In your copy, include no images, and write out every entry below exactly as it stands.
### Records for the exercise
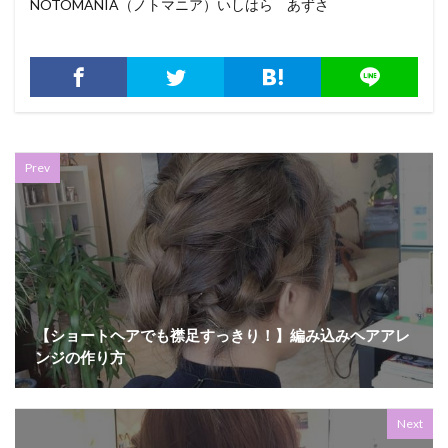
NOTOMANIA（ノトマニア）いしはら あずさ
Prev
【ショートヘアでも襟足すっきり！】編み込みヘアアレ
ンジの作り方
Next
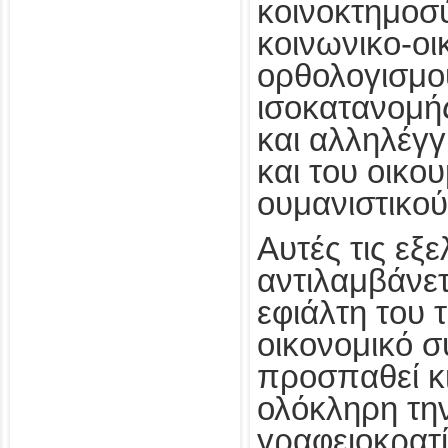
κοινοκτημοσύ
κοινωνικο-οι
ορθολογισμο
ισοκατανομής
και αλληλέγ
και του οικο
ουμανιστικού
Αυτές τις εξελ
αντιλαμβάνετ
εφιάλτη του 
οικονομικό σ
προσπαθεί κ
ολόκληρη τη
γραφειοκρατί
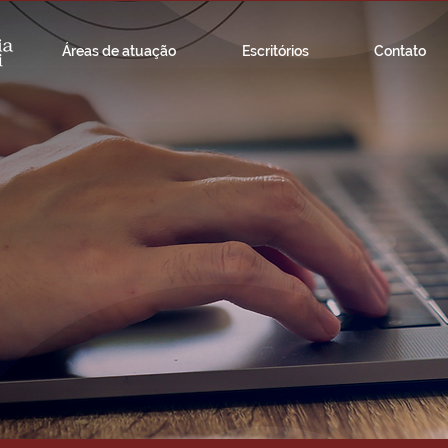
Áreas de atuação
Escritórios
Contato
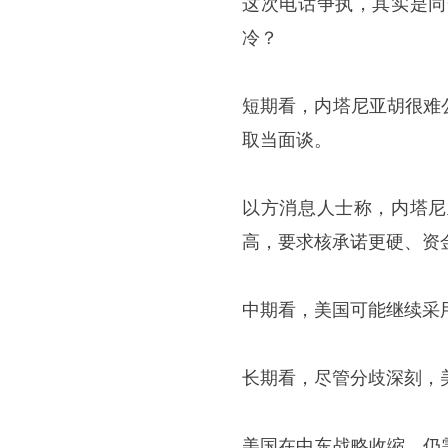
这次电话争执，其实是同
冷？
短期看，内塔尼亚胡很难
取当面谈。
以方消息人士称，内塔尼
高，要求核承诺更硬、资
中期看，美国可能继续采
长期看，尽管分歧深刻，
美国在中东战略收缩，仍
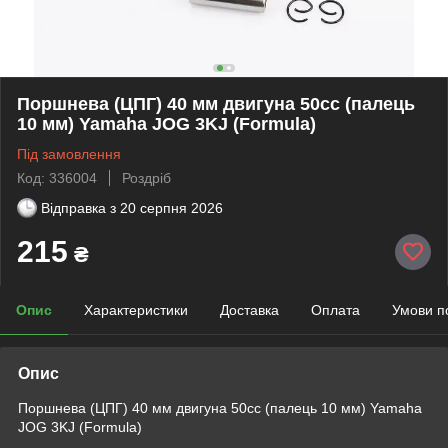
Поршнева (ЦПГ) 40 мм двигуна 50сс (палець
10 мм) Yamaha JOG 3KJ (Formula)
Під замовлення
Код: 336004
Роздріб
Відправка з
20 серпня 2026
215
₴
Опис
Характеристики
Доставка
Оплата
Умови п
Опис
Поршнева (ЦПГ) 40 мм двигуна 50сс (палець 10 мм) Yamaha
JOG 3KJ (Formula)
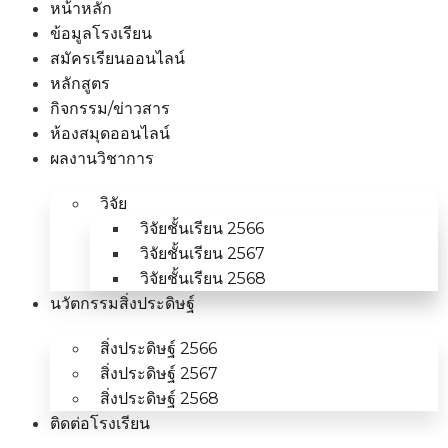
หน้าหลัก
ข้อมูลโรงเรียน
สมัครเรียนออนไลน์
หลักสูตร
กิจกรรม/ข่าวสาร
ห้องสมุดออนไลน์
ผลงานวิชาการ
วิจัย
วิจัยชั้นเรียน 2566
วิจัยชั้นเรียน 2567
วิจัยชั้นเรียน 2568
นวัตกรรมสิ่งประดิษฐ์
สิ่งประดิษฐ์ 2566
สิ่งประดิษฐ์ 2567
สิ่งประดิษฐ์ 2568
ติดต่อโรงเรียน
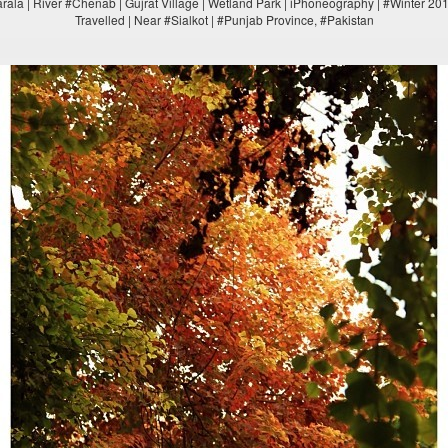
arala | River #Chenab | Gujrat Village | Wetland Park | iPhoneography | #Winter 20
Travelled | Near #Sialkot | #Punjab Province, #Pakistan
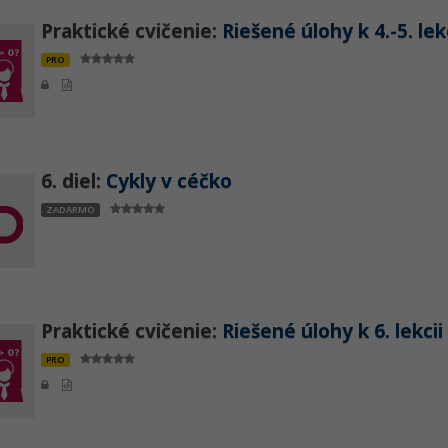
Praktické cvičenie:
Riešené úlohy k 4.-5. le
PRO
6. diel:
Cykly v céčko
ZADARMO
Praktické cvičenie:
Riešené úlohy k 6. lekci
PRO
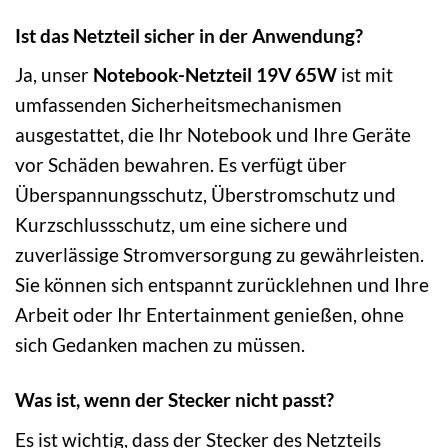
Ist das Netzteil sicher in der Anwendung?
Ja, unser
Notebook-Netzteil 19V 65W
ist mit
umfassenden Sicherheitsmechanismen
ausgestattet, die Ihr Notebook und Ihre Geräte
vor Schäden bewahren. Es verfügt über
Überspannungsschutz, Überstromschutz und
Kurzschlussschutz, um eine sichere und
zuverlässige Stromversorgung zu gewährleisten.
Sie können sich entspannt zurücklehnen und Ihre
Arbeit oder Ihr Entertainment genießen, ohne
sich Gedanken machen zu müssen.
Was ist, wenn der Stecker nicht passt?
Es ist wichtig, dass der Stecker des Netzteils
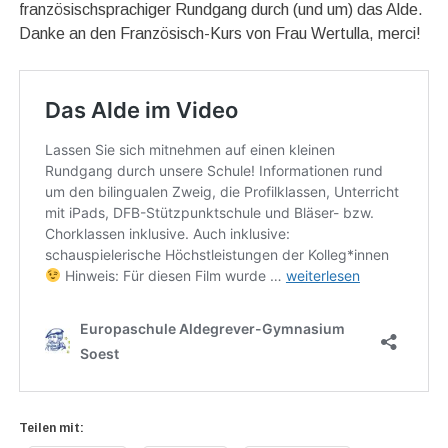
französischsprachiger Rundgang durch (und um) das Alde.
Danke an den Französisch-Kurs von Frau Wertulla, merci!
Teilen mit:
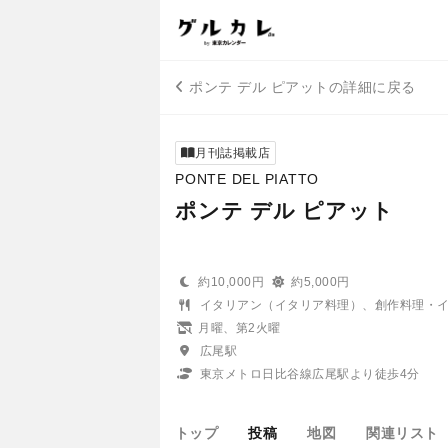
ポンテ デル ピアットの詳細に戻る
月刊誌掲載店
PONTE DEL PIATTO
ポンテ デル ピアット
約10,000円
約5,000円
イタリアン（イタリア料理）、創作料理・
月曜、第2火曜
広尾駅
東京メトロ日比谷線広尾駅より徒歩4分
トップ
投稿
地図
関連リスト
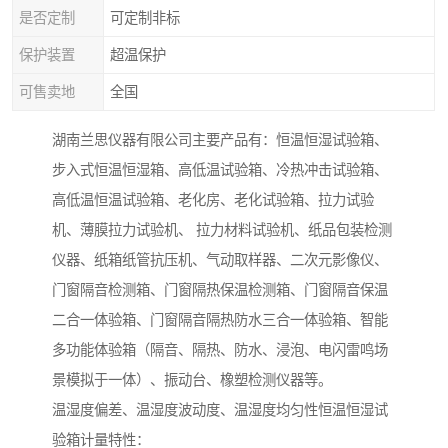
是否定制
可定制非标
保护装置
超温保护
可售卖地
全国
湖南兰思仪器有限公司主要产品有：恒温恒湿试验箱、
步入式恒温恒湿箱、高低温试验箱、冷热冲击试验箱、
高低温恒温试验箱、老化房、老化试验箱、拉力试验
机、薄膜拉力试验机、 拉力材料试验机、纸品包装检测
仪器、纸箱纸管抗压机、气动取样器、二次元影像仪、
门窗隔音检测箱、门窗隔热保温检测箱、门窗隔音保温
二合一体验箱、门窗隔音隔热防水三合一体验箱、智能
多功能体验箱（隔音、隔热、防水、浸泡、电闪雷鸣场
景模拟于一体）、振动台、橡塑检测仪器等。
温湿度偏差、温湿度波动度、温湿度均匀性恒温恒湿试
验箱计量特性：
######
## Task response:
NOTOMANIA（ノトマニア）いしはら あずさ
Prev
【ショートヘアでも襟足すっきり！】編み込みヘアアレ
ンジの作り方
Next
κοινοκτημοσύ
κοινωνικο-οι
ορθολογισμο
ισοκατανομής
και αλληλέγ
και του οικο
ουμανιστικού
Αυτές τις εξελ
αντιλαμβάνετ
εφιάλτη του 
οικονομικό σ
προσπαθεί κ
ολόκληρη τη
γραφειοκρατί
Áreas de atuação
Escritórios
Contato
这次电话争执，其实是同
冷？
短期看，内塔尼亚胡很难
取当面谈。
以方消息人士称，内塔尼
高，要求核承诺更硬、资
中期看，美国可能继续采
长期看，尽管分歧深刻，
美国在中东战略收缩，仍
Поршнева (ЦПГ) 40 мм двигуна 50сс (палець
10 мм) Yamaha JOG 3KJ (Formula)
Під замовлення
Код: 336004
Роздріб
Відправка з
20 серпня 2026
215
₴
Опис
Характеристики
Доставка
Оплата
Умови п
Опис
Поршнева (ЦПГ) 40 мм двигуна 50сс (палець 10 мм) Yamaha
JOG 3KJ (Formula)
หน้าหลัก
ข้อมูลโรงเรียน
สมัครเรียนออนไลน์
หลักสูตร
กิจกรรม/ข่าวสาร
ห้องสมุดออนไลน์
ผลงานวิชาการ
วิจัย
วิจัยชั้นเรียน 2566
วิจัยชั้นเรียน 2567
วิจัยชั้นเรียน 2568
นวัตกรรมสิ่งประดิษฐ์
สิ่งประดิษฐ์ 2566
สิ่งประดิษฐ์ 2567
สิ่งประดิษฐ์ 2568
ติดต่อโรงเรียน
arala | River #Chenab | Gujrat Village | Wetland Park | iPhoneography | #Winter 20
Travelled | Near #Sialkot | #Punjab Province, #Pakistan
Praktické cvičenie:
Riešené úlohy k 4.-5. le
PRO
6. diel:
Cykly v céčko
ZADARMO
Praktické cvičenie:
Riešené úlohy k 6. lekci
PRO
Ist das Netzteil sicher in der Anwendung?
Ja, unser
Notebook-Netzteil 19V 65W
ist mit
umfassenden Sicherheitsmechanismen
ausgestattet, die Ihr Notebook und Ihre Geräte
vor Schäden bewahren. Es verfügt über
Überspannungsschutz, Überstromschutz und
Kurzschlussschutz, um eine sichere und
zuverlässige Stromversorgung zu gewährleisten.
Sie können sich entspannt zurücklehnen und Ihre
Arbeit oder Ihr Entertainment genießen, ohne
sich Gedanken machen zu müssen.
Was ist, wenn der Stecker nicht passt?
Es ist wichtig, dass der Stecker des Netzteils
französischsprachiger Rundgang durch (und um) das Alde.
Danke an den Französisch-Kurs von Frau Wertulla, merci!
Teilen mit:
ポンテ デル ピアットの詳細に戻る
月刊誌掲載店
PONTE DEL PIATTO
ポンテ デル ピアット
約10,000円
約5,000円
イタリアン（イタリア料理）、創作料理・
月曜、第2火曜
広尾駅
東京メトロ日比谷線広尾駅より徒歩4分
トップ
投稿
地図
関連リスト
是否定制
可定制非标
保护装置
超温保护
可售卖地
全国
湖南兰思仪器有限公司主要产品有：恒温恒湿试验箱、
步入式恒温恒湿箱、高低温试验箱、冷热冲击试验箱、
高低温恒温试验箱、老化房、老化试验箱、拉力试验
机、薄膜拉力试验机、 拉力材料试验机、纸品包装检测
仪器、纸箱纸管抗压机、气动取样器、二次元影像仪、
门窗隔音检测箱、门窗隔热保温检测箱、门窗隔音保温
二合一体验箱、门窗隔音隔热防水三合一体验箱、智能
多功能体验箱（隔音、隔热、防水、浸泡、电闪雷鸣场
景模拟于一体）、振动台、橡塑检测仪器等。
温湿度偏差、温湿度波动度、温湿度均匀性恒温恒湿试
验箱计量特性：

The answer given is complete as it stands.